> **EXERCISE DATA**:
───

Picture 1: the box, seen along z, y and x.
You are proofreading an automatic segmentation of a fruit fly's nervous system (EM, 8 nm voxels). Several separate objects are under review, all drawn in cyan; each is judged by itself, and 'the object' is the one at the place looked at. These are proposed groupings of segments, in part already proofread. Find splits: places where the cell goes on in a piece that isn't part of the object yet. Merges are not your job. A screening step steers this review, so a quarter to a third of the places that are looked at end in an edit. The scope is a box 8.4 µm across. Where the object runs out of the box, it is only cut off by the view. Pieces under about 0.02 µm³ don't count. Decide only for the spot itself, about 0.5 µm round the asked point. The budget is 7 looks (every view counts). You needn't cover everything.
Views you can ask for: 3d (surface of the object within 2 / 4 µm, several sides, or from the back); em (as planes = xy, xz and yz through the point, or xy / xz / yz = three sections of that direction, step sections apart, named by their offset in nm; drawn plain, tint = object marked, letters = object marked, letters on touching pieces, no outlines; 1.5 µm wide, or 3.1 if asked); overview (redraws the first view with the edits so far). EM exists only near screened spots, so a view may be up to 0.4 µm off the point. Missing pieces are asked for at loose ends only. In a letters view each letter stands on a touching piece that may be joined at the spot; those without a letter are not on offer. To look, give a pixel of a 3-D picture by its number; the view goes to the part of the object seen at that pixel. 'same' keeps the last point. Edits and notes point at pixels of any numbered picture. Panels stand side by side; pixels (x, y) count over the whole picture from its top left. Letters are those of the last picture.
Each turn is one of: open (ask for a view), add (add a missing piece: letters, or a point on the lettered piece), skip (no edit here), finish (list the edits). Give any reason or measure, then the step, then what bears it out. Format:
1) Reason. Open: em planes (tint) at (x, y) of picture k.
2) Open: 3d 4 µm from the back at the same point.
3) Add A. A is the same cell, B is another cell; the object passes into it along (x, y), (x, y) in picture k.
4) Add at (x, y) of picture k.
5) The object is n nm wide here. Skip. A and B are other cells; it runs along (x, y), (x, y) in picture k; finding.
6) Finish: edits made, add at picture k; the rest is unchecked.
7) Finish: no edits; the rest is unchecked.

───

> **WHAT THE TASK REQUIRES**:
Every line from the data above that contains "along" must appear in the answer.

> **RESPONSE AREA**:
Picture 1: the box, seen along z, y and x.
3) Add A. A is the same cell, B is another cell; the object passes into it along (x, y), (x, y) in picture k.
5) The object is n nm wide here. Skip. A and B are other cells; it runs along (x, y), (x, y) in picture k; finding.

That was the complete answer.